▸ What the task requires
Scan the records below and report how many lines contain the word "ends", giving the number by itself.
======== The records
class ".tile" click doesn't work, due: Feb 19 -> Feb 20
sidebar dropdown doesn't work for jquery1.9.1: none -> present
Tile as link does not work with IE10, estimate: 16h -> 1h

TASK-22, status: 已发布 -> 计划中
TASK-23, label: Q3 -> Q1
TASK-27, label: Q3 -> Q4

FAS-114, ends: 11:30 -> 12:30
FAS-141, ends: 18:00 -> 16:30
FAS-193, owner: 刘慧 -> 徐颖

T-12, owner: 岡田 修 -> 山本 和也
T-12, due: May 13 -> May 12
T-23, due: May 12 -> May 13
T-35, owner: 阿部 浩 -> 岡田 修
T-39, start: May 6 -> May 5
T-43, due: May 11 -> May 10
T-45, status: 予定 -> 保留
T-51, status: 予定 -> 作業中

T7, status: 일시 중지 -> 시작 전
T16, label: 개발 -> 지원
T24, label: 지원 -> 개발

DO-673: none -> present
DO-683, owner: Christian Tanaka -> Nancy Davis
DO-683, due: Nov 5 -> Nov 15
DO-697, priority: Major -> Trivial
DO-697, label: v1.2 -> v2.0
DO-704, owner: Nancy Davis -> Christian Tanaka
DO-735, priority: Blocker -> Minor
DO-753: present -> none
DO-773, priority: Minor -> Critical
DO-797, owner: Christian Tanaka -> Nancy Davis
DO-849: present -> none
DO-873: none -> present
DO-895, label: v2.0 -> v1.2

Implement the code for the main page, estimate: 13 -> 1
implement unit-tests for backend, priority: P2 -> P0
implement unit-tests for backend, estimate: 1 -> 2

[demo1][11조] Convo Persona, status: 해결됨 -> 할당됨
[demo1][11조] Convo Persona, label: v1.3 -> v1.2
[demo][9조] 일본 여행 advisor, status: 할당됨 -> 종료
================
▸ Finished exercise
2